### WORK REQUEST 1
Answer these questions using the abstract below on oridonin and silicosis:
(a) Workers chronically exposed to what substance show a high incidence of silicosis?
(b) In which cell line was the effect of oridonin on alveolar macrophages examined?
(c) To which residue of iNOS does oridonin covalently bind?
### WORK REQUEST 2
Summarize the abstract below on oridonin and silicosis in two sentences.

### TEXT SHOWN
════

Oridonin Attenuates Lung Inflammation and Fibrosis in Silicosis Via Covalent Targeting INOS

Silicosis, the most common type of pneumoconiosis, exhibits a high incidence in workers who are chronically exposed to crystalline silica (CS). No specific remedy for cure as yet. The terpenoid oridonin exerts multiple modulatory functions in neoplasms and inflammations as a natural compound. In this study, we explored the effect of oridonin on silicosis and revealed the underlying molecular mechanism. An experimental silicosis mouse model was established to evaluate the effects of oridonin on pneumonia and pulmonary fibrosis. In addition, the impact of oridonin on alveolar macrophages (AMs) was examined in the MH-S cell line. Its molecular target, inducible nitric oxide synthase (iNOS), was identified by chemobiological means, and virus-mediated gene overexpression systems confirmed that oridonin directly restrained iNOS protein levels. Oridonin alleviated pneumonia and pulmonary fibrosis in silicosis mice with no obvious systemic toxicity. These effects were partially related to oridonin inhibition of CS-induced AMs injury and inflammation. Furthermore, oridonin suppressed iNOS enzymatic expression and activity by covalently binding to the Thr109 residue of the iNOS target. Thus, our results indicate oridonin as a potential iNOS enzymatic suppressor in experimental silicosis that attenuates pneumonia and pulmonary fibrosis progression, which provides a therapeutic avenue for silicosis prevention and treatment.

════

### DATA SECTION
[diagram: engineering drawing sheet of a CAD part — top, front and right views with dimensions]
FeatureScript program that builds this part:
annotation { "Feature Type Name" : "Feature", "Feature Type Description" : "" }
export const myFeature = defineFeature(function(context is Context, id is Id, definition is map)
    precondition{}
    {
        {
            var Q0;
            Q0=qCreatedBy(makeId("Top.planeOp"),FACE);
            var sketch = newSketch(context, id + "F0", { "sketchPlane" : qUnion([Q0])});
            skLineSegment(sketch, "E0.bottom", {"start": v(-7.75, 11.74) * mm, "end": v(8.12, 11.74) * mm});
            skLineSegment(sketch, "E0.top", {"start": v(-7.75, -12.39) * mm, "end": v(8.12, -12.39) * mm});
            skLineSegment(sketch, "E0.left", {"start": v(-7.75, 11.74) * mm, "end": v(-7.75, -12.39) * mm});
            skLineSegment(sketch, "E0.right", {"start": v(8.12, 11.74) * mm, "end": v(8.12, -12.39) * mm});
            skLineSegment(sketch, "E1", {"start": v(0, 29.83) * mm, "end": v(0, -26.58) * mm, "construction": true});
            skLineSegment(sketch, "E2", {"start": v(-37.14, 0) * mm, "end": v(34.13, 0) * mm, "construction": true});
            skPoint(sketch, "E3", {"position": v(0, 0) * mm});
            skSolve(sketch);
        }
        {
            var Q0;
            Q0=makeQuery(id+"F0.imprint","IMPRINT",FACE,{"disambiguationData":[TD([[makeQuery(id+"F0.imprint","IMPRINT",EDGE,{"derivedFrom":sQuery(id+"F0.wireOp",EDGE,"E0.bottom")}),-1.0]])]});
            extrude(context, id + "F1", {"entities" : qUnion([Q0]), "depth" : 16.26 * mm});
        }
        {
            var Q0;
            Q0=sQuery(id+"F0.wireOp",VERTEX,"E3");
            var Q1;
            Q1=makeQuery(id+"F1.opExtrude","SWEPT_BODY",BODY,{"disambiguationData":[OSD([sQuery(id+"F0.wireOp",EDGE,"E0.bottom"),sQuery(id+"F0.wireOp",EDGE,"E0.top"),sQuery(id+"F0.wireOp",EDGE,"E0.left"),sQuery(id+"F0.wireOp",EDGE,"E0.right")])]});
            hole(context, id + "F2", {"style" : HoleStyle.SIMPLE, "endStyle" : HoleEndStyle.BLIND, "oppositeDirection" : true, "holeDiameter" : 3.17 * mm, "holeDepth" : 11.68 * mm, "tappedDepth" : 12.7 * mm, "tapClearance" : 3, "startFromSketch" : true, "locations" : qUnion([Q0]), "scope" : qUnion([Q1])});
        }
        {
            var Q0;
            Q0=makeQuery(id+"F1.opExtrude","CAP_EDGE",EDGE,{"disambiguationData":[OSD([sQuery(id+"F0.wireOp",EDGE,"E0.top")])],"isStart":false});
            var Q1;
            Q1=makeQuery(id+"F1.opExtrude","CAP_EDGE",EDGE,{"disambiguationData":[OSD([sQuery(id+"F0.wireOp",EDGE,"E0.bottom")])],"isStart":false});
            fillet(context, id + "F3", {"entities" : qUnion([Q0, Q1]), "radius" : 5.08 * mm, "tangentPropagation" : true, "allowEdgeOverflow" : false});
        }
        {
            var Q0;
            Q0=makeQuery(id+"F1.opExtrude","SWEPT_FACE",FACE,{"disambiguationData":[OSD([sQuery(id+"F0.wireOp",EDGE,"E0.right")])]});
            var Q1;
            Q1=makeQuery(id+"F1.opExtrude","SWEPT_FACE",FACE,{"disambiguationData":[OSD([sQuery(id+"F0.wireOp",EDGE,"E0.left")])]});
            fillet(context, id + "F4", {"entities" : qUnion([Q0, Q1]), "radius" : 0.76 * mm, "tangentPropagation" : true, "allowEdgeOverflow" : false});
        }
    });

════

### YOUR SOLUTION 1
(a) Crystalline silica (CS).
(b) The MH-S cell line.
(c) The Thr109 residue.

### YOUR SOLUTION 2
In a mouse model of silicosis, the natural terpenoid oridonin alleviated pneumonia and pulmonary fibrosis without obvious systemic toxicity, partly by inhibiting injury and inflammation of alveolar macrophages induced by crystalline silica. It suppressed the expression and activity of the enzyme iNOS by covalently binding to its Thr109 residue, which points to a potential therapeutic avenue for preventing and treating silicosis.